La requête a été communiquée au préfet de l'Essonne qui n'a pas produit d'observations en défense.
Vu les autres pièces du dossier.
Vu :
- le code de l'entrée et du séjour des étrangers et du droit d'asile ;
- la loi n° 91-647 du 10 juillet 1991 ;
- le code de justice administrative.
La présidente du tribunal a désigné Mme A, première vice-présidente en application de l'article L. 511-2 du code de justice administrative, pour statuer sur les demandes de référé.
Considérant ce qui suit :
1. Mme C épouse B, de nationalité sénégalaise, née le 27 décembre 1979, déclare être entrée sur le territoire français le 9 juin 2016 par le biais du regroupement familial. Elle a déposé le 20 novembre 2023 une demande de renouvellement de son titre de séjour portant la mention vie privée et familiale expirant le 19 janvier 2024. Elle demande en conséquence au juge des référés, sur le fondement de l'article L. 521-3 du code de justice administrative, d'enjoindre au sous-préfet de l'Essonne de lui fixer un rendez-vous afin de lui fixer un rendez-vous afin de lui délivrer un récépissé de demande de titre de séjour " vie privée et familiale " ou la carte de séjour sollicitée, dans un délai de 3 jours à compter de la notification de la décision à intervenir, sous astreinte de 100 euros par jour de retard.

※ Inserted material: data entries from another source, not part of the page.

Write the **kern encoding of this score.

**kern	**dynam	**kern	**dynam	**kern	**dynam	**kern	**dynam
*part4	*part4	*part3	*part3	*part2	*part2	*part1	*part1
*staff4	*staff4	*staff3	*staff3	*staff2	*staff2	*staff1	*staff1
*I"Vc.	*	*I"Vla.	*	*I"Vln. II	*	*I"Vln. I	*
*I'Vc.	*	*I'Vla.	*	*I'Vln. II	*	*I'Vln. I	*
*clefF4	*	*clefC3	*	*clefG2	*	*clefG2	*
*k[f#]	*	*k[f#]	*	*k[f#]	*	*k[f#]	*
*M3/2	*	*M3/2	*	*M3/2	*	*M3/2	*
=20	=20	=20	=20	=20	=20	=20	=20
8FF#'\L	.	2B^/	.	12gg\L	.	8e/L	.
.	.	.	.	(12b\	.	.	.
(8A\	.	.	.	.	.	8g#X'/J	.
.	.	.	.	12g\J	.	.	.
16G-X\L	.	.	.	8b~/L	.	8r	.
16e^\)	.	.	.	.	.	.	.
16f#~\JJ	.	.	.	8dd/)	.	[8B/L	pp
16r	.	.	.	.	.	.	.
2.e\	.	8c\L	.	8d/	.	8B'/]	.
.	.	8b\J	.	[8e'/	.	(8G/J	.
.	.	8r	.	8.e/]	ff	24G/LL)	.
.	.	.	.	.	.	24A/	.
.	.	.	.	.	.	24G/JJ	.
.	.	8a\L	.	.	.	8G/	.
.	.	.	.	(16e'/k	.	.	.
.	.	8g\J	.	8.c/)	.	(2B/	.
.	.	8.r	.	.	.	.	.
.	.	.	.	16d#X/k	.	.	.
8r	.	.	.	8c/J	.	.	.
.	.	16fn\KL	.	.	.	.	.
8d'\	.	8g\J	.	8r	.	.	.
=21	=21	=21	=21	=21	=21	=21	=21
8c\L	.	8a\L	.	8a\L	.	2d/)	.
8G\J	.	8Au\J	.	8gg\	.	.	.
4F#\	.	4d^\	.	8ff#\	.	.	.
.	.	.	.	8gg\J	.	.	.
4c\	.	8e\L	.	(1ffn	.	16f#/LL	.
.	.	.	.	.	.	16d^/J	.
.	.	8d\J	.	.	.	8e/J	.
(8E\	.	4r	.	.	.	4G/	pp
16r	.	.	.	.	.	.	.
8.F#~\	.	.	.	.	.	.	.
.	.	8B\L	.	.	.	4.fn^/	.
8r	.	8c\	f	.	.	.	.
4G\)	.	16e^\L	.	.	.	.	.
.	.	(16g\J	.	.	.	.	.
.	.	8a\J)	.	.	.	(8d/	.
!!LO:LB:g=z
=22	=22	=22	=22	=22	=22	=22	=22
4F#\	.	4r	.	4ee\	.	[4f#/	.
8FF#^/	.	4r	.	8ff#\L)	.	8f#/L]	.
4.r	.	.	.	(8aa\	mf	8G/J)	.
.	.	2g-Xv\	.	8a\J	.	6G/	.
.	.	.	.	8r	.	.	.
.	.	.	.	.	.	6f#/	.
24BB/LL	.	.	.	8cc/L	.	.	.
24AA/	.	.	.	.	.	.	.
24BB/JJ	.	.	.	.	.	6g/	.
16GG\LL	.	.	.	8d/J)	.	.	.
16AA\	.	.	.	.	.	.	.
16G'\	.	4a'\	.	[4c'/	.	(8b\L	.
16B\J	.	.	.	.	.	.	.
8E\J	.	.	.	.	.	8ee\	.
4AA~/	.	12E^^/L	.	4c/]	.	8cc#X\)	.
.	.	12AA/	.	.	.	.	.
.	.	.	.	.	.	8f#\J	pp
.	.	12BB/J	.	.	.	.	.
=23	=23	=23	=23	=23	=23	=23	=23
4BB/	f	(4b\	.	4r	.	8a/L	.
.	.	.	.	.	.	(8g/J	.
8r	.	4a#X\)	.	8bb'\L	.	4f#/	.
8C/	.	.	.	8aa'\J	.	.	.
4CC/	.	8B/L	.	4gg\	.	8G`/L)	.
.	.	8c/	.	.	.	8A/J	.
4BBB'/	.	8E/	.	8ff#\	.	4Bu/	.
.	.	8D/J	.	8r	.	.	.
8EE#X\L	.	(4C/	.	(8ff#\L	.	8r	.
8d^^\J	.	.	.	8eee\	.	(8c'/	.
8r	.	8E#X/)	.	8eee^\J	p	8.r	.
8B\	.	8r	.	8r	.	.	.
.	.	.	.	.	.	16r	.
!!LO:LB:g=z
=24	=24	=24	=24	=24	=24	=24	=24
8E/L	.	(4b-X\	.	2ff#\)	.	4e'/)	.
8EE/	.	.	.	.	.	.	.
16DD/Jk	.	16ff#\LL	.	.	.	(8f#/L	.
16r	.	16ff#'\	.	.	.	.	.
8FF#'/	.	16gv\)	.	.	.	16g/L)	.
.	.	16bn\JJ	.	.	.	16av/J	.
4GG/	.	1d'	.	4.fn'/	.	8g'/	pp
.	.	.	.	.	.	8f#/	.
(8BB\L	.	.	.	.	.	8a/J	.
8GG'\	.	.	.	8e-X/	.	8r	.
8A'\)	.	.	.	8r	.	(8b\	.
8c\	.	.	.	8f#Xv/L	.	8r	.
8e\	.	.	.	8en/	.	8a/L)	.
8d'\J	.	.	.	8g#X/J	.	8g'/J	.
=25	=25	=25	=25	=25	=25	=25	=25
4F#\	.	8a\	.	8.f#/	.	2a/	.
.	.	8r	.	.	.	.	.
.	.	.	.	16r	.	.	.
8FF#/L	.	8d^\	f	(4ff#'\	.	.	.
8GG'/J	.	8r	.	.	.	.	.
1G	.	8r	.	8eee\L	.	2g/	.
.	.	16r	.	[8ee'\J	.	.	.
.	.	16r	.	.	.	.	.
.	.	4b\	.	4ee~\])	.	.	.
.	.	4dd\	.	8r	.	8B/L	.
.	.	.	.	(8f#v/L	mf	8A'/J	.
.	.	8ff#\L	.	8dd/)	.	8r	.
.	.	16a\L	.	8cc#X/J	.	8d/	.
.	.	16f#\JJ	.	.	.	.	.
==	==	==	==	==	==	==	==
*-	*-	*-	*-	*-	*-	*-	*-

2. D'une part, aux termes de l'article L. 521-3 du code de justice administrative : " En cas d'urgence et sur simple requête qui sera recevable même en l'absence de décision administrative préalable, le juge des référés peut ordonner toutes autres mesures utiles sans faire obstacle à l'exécution d'aucune décision administrative ".
3. Saisi sur le fondement de l'article L. 521-3 du code de justice administrative d'une demande qui n'est pas manifestement insusceptible de se rattacher à un litige relevant de la compétence du juge administratif, le juge des référés peut prescrire, à des fins conservatoires ou à titre provisoire, toutes mesures que l'urgence justifie, notamment sous forme d'injonctions adressées à l'administration, à la condition que ces mesures soient utiles et ne se heurtent à aucune contestation sérieuse.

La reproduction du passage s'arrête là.